Q2. What happens if k is not fully used after the main loop in LeetCode 402? The number is already in non-decreasing order so no removals happened during the loop. The remaining removals should be made from the end of the number (top of stack) since those are the largest values in a non-decreasing sequence.

Q3. How are leading zeros handled in LeetCode 402? After building the result string, strip any leading zeros with a while loop. If stripping leaves an empty string, return "0" because the empty case represents zero.

Q4. What is the time complexity of LeetCode 402? O(n) time because each digit is pushed and popped at most once across the entire algorithm. Space complexity is O(n) for the stack.

Q5. Is LeetCode 402 asked in coding interviews? Yes, it is frequently asked at companies like Google, Amazon, and Microsoft. It tests greedy thinking combined with monotonic stack — two patterns that interviewers love because they require genuine insight rather than memorization.

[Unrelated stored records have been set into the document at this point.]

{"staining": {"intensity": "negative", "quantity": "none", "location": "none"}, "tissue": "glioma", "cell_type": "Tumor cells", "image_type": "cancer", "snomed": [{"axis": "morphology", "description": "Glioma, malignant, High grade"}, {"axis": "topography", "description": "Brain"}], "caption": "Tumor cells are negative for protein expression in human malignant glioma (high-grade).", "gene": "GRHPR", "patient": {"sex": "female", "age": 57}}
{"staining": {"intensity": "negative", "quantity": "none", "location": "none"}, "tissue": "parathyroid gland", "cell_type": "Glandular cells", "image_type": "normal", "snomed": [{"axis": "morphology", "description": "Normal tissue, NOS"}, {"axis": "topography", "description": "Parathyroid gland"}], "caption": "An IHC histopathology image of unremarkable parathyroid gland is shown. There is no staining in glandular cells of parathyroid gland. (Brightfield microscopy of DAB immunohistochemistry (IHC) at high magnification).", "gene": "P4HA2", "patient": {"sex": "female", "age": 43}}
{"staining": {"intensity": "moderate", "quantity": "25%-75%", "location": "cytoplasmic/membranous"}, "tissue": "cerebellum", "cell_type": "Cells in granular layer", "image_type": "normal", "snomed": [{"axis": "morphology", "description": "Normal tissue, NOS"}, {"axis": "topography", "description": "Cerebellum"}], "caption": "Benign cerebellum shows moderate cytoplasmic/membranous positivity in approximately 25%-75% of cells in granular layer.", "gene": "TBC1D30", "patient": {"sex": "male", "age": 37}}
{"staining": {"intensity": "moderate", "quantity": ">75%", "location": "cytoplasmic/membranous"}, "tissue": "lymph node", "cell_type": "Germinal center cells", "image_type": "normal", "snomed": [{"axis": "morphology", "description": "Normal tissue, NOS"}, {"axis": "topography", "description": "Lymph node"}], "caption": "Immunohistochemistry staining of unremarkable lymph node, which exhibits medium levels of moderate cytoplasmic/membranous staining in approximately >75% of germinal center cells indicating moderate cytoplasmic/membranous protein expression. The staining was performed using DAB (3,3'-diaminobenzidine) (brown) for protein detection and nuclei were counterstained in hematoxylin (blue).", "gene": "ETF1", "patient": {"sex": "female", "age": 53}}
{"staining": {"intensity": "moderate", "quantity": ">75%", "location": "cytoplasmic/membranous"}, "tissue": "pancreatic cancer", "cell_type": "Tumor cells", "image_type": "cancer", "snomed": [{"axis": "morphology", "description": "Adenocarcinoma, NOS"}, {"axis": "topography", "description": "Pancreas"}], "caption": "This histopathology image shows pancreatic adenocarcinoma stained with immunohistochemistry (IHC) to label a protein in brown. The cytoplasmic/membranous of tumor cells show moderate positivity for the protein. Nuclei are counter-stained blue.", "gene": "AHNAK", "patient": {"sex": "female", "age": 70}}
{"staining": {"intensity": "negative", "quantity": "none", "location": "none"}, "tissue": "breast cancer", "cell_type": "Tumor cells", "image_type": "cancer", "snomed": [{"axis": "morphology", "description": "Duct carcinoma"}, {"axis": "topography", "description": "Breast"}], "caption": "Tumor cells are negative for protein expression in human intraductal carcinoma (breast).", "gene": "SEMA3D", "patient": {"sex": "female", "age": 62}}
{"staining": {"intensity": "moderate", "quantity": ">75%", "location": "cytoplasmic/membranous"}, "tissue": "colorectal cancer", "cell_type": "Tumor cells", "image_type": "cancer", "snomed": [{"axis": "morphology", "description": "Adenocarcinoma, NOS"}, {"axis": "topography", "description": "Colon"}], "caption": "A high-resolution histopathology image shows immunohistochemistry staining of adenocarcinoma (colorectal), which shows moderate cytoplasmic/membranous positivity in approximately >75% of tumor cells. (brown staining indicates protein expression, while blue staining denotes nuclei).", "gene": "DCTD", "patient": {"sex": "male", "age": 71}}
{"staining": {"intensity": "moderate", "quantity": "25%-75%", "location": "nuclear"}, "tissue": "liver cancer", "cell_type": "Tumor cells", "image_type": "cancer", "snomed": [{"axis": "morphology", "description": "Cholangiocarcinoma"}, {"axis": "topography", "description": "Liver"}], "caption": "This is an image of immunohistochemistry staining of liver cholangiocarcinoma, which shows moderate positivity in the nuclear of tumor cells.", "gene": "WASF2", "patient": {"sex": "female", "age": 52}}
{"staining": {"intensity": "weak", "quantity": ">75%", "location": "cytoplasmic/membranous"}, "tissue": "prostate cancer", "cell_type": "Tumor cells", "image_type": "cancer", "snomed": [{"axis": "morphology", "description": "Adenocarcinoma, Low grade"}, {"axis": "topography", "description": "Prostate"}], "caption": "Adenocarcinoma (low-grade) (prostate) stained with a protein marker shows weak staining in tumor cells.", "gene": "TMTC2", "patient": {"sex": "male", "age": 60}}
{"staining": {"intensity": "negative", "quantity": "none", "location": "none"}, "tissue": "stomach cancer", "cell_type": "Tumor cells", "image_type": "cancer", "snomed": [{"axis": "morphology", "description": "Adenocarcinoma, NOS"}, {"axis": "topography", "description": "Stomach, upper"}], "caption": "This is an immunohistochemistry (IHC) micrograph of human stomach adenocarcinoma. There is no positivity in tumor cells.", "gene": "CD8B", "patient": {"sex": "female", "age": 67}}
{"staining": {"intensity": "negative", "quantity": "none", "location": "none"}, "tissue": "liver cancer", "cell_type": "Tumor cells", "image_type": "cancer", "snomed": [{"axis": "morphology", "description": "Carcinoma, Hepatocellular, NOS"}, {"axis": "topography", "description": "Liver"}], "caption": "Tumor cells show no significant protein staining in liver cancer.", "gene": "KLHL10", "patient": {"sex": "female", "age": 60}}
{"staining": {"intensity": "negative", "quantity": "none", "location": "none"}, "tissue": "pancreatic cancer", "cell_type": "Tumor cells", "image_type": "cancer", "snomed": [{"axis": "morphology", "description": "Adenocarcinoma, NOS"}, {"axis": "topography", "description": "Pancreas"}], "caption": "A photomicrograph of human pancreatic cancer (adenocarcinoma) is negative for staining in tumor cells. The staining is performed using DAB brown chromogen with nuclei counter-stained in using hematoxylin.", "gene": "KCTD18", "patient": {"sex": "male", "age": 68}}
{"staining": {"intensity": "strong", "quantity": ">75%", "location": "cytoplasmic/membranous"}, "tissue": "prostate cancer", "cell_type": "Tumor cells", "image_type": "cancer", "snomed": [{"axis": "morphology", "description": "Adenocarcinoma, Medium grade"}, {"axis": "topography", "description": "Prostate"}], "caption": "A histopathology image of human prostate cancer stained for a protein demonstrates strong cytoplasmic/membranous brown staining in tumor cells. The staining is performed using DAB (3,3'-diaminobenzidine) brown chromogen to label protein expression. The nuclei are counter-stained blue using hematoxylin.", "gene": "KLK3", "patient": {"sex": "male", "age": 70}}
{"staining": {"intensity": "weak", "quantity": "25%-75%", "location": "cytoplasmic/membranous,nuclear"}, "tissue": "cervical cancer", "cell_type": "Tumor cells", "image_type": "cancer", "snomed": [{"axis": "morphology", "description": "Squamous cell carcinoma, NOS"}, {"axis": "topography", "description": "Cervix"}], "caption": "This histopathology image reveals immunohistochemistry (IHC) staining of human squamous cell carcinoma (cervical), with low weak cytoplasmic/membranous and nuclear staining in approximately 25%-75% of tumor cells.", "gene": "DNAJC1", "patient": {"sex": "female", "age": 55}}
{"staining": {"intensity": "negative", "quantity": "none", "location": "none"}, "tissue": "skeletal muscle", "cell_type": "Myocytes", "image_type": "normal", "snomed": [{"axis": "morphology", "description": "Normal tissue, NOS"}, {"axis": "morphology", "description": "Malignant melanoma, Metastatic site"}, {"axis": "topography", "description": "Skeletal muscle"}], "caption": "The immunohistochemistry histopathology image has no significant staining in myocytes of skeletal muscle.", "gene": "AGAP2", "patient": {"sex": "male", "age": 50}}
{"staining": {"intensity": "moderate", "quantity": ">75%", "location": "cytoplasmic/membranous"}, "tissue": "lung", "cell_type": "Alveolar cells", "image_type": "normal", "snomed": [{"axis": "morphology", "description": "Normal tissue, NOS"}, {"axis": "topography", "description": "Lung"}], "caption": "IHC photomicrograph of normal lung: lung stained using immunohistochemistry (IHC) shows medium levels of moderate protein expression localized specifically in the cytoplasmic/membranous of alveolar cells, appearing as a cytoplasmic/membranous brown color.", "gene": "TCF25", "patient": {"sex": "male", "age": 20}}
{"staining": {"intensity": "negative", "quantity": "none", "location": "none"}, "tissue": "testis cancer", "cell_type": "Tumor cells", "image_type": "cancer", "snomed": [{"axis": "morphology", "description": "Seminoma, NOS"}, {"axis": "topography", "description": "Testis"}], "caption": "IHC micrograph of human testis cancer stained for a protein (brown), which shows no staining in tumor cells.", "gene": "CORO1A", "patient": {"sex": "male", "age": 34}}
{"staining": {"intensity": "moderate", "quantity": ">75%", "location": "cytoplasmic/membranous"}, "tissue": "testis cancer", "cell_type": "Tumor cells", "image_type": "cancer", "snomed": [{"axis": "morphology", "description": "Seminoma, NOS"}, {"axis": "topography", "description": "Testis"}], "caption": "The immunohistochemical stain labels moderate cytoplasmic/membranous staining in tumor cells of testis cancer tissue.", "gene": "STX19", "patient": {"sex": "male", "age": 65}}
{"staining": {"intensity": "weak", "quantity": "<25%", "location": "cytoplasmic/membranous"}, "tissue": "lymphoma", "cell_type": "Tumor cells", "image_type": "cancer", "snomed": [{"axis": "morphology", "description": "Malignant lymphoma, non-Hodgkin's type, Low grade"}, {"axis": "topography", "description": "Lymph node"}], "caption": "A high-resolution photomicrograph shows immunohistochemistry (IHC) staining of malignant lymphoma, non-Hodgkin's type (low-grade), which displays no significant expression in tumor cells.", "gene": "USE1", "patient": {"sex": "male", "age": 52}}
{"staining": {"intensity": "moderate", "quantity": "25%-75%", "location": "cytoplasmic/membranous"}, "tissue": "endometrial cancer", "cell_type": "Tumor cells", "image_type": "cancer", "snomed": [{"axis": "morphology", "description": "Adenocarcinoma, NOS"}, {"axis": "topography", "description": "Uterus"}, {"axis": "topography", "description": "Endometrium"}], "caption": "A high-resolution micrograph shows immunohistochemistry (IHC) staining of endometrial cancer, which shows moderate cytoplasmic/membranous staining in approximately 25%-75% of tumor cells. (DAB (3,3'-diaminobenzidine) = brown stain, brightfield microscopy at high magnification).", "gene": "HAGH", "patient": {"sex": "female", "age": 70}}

Similar LeetCode Problems to Practice Next

  1. 496. Next Greater Element I — Easy — monotonic decreasing stack
  2. 739. Daily Temperatures — Medium — next greater with distances
  3. 316. Remove Duplicate Letters — Medium — similar greedy stack with constraints
  4. 1081. Smallest Subsequence of Distinct Characters — Medium — same approach as 316
  5. 84. Largest Rectangle in Histogram — Hard — advanced monotonic stack

Conclusion

LeetCode 402 Remove K Digits is a beautiful problem that rewards clear thinking. The greedy insight — always remove a digit when a smaller digit comes after it — naturally leads to the monotonic stack solution. The three edge cases (remaining k, leading zeros, empty result) are what separate a buggy solution from a clean, accepted one.

Work through all three dry runs carefully. Once you see how the stack stays increasing and how each pop directly corresponds to a greedy removal decision, this pattern will click permanently and carry you through harder stack problems ahead.